Hassan Hassan on the pursuit of happiness and other depressing things...
D: I have to tell you what I started doing.
D: But you’re going to make fun of me.
These two phrases popping up on your G-Chat in the middle of a long day are literally the definition of pure joy; a veritable savior at 3pm on a Tuesday. Was it salacious gossip? Had she discovered a new pill? Was she going to tell me about a diet? Was she anorexic? I would be so jealous. I can’t.
Me: You have to tell me.
D: I can’t, you’re going to make fun of me.
Me: Shut up.
D: I started doing Happiness Surveys.
D: They give you surveys to measure your happiness.
Me: I have to do this now.
Basically, what this website does is send you three surveys per day, asking you various questions about your whereabouts, how you felt and how much you slept. In the middle of these questions, they will ask you things like ‘To what extent are you looking forward to the future?’ and ‘how do you feel after you have eaten?’ At first I wondered if this was some espionage tool where they would gather all of this information about me.

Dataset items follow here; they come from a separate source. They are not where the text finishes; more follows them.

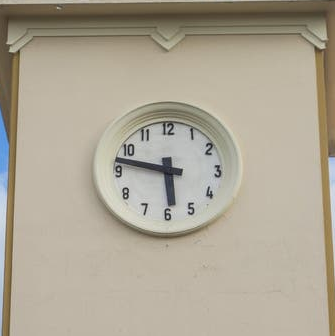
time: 5:47
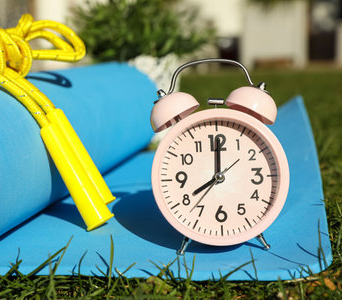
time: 8:00
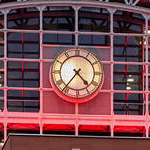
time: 4:36
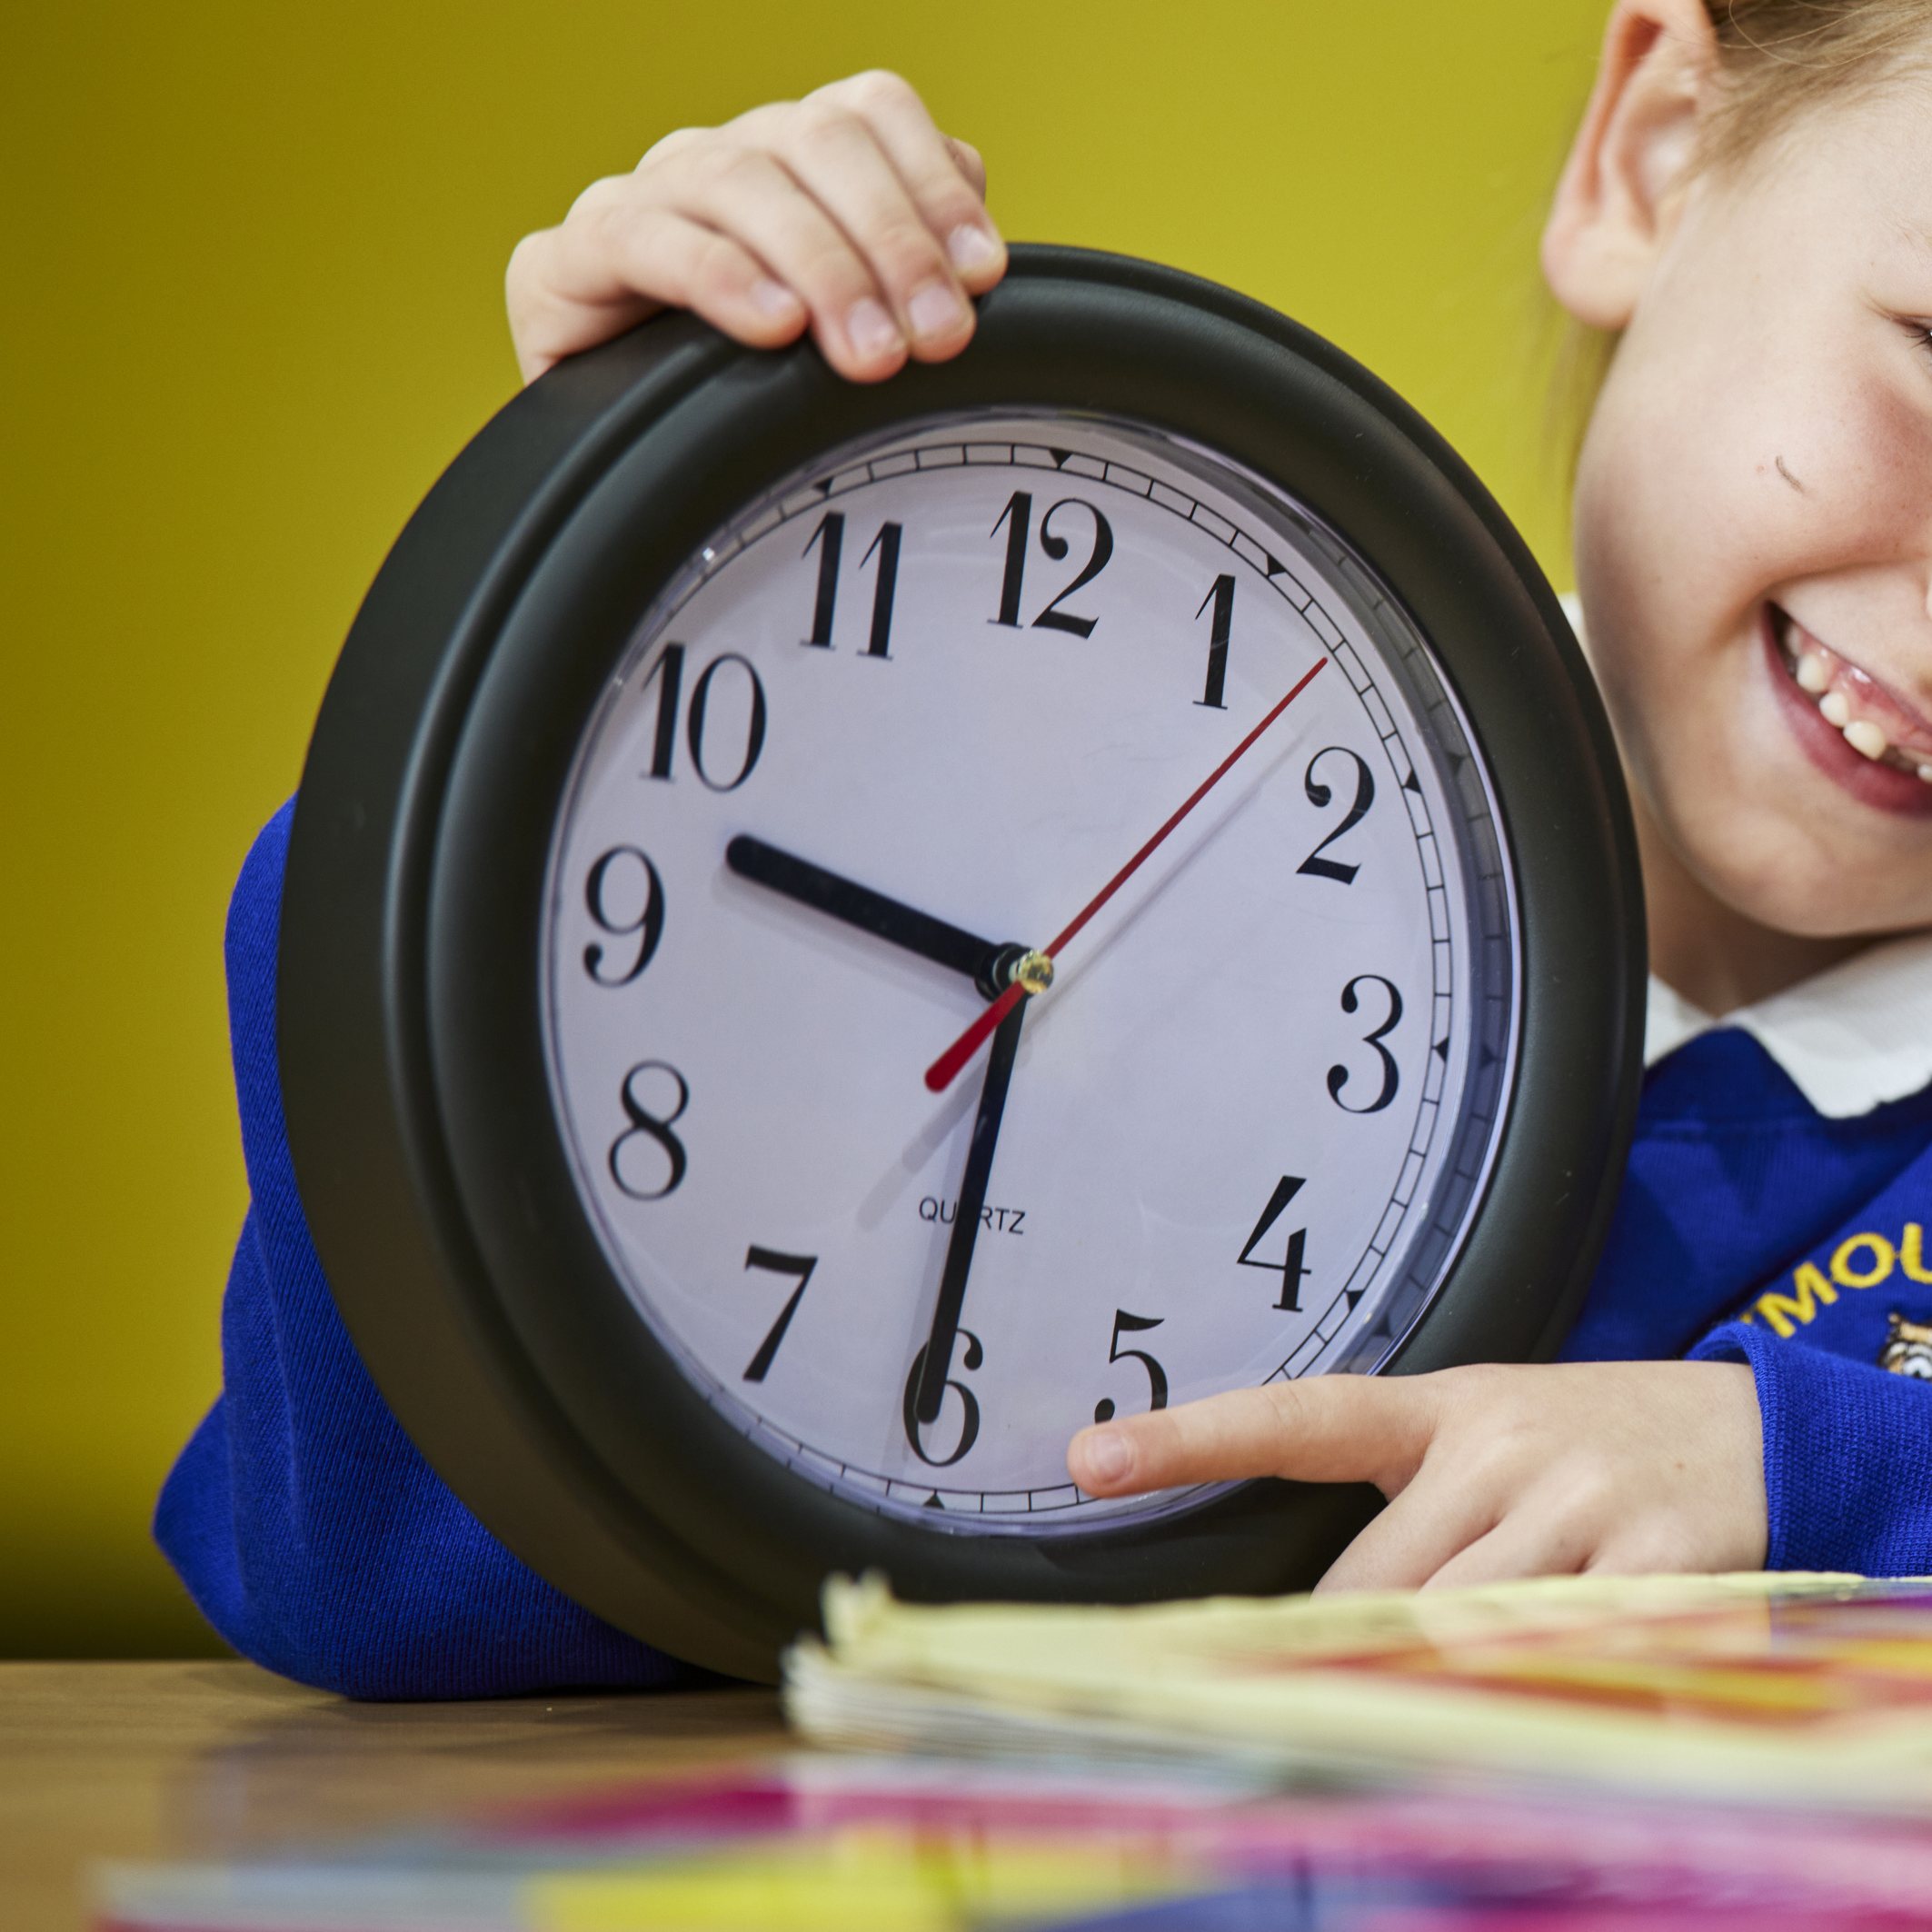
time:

And then I thought,what could they possibly have to gain with my schedule? Like, who the fuck cares how I feel or how many hours I’ve slept? Seriously, who did I think I was?
So I did them religiously. And D and I would discuss it in depth. One specific question that bothered her was ‘To what extent are you focused on what you are doing?’ to which she’d say ‘I was focused until I was doing the survey. Am I focused on doing the survey?’ I always responded ‘Relaxing/Nothing special’ to the “What are you doing?” question. Also, I never exercised or had ‘engaged in sexual activities’, which brought a very fresh perspective to my current situation. I was tempted to lie lest the website judged me for being lazy/a prude. Then I thought, what’s the point of lying? It’s better to be judged and know the truth. Then I remembered it was a website and it didn’t have feelings.
It became incredibly comforting. It was like someone was asking about me three times a day and I didn’t have to know anything about their day. It was super therapeutic. I felt cared about without having to reciprocate, which is the best kind of relationship. At the end of each one, it would tell me my progress. As it inched towards the 80%, I couldn’t wait to hear everything Happiness Surveys would say about me. Would it tell me I was a psycho? Could I print a prescription? Suggest a diet and exercise plan? Would it give me a list of alternative remedies? Tell me I needed to meditate? Offer me a discount on a gym membership? Tell me I was ok and not to worry? I couldn’t wait. I even tried to speed up the process by taking more surveys (also sometimes I just needed to talk) but I had signed up for three and officially changing the settings would be too much. I didn’t want it to think I was getting dependent.
Then, because it was the internet and not a therapist, I reached 100% and refreshed my email waiting for the results. I had gotten an idea, because D had received her results three days prior, but I refused to believe her. It would be different with me. It would give me answers. Alas, it didn’t. It gave me a bunch of graphs that I was expected to analyse. I already knew I was happiest on Fridays and Saturdays and annoyed on Sundays, Happiness Survey. I’m obviously going to be happiest after twelve hours of sleep. Duh. I was upset and let down. So upset that I would punish them by not immediately taking another one. I clicked ‘Notify me in two weeks’.
Now, I can’t wait for that fucking email, but it would be too embarrassing to go back on my initial response. I wouldn’t want the website/spies to judge me.